$Y\mid X\sim \textrm{Poisson}(X)$ and $X\sim\textrm{Gamma}(k,\theta)$ Find the marginal distribution, mean and variance of $Y$. Show that the marginal distribution is a negative binomial if $k$ is an integer.
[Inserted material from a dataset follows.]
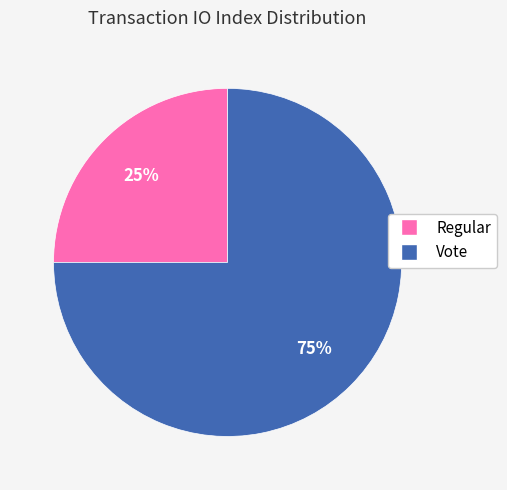

Approximately how many times larger is the value at Regular compared to Vote?

0.3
Poisson conditional on Gamma
1 Answers
Sometimes "$\mathrm{Gamma}(k,\theta)$" means the density is $ \text{constant}\cdot x^{k-1} e^{-\theta x} $ and sometimes it means the density is $ \text{constant}\cdot x^{k-1} e^{-x/\theta}. $ For now I'll assume the second meaning, and if you want to go with the first one, then just make the relevant changes. \begin{align} \Pr(Y=y) & = \operatorname{E}(\Pr( Y=y \mid X)) = \operatorname{E}\left( \frac{ X^y e^{-X}}{y!} \right) = \frac{1}{\theta^k\Gamma(k)}\int_0^\infty \frac{ x^y e^{-x}}{y!} x^{k-1} e^{-x/\theta} \, dx \\[8pt] & = \frac{1}{y!\theta^k\Gamma(k)}\int_0^\infty x^{y+k-1} e^{-x(\theta+1)/\theta} \, dx \\[8pt] & = \frac{1}{y!\theta^k\Gamma(k)}\cdot\left(\frac{\theta}{1+\theta}\right)^{y+k}\int_0^\infty \left(\frac{1+\theta}{\theta} x\right)^{y+k-1} e^{-x(1+\theta)/\theta} \, \left( \frac{1+\theta}{\theta} dx\right) \\[8pt] & = \frac{1}{y!\theta^k\Gamma(k)}\cdot\left(\frac{\theta}{1+\theta}\right)^{y+k}\int_0^\infty u^{y+k-1} e^{-u} \, du \\[8pt] & = \frac{\Gamma(y+k)}{y!\theta^k\Gamma(k)}\cdot\left(\frac{\theta}{1+\theta}\right)^{y+k} \\[8pt] & = \frac{(y+k-1)!}{y! (k-1)!}\cdot \frac{\theta^y}{(1+\theta)^{y+k}} \\[8pt] & = \frac{(y+k-1)!}{y! (k-1)!}\cdot \left(\frac{\theta}{1+\theta}\right)^y \left(1 - \frac{\theta}{1+\theta}\right)^k \end{align}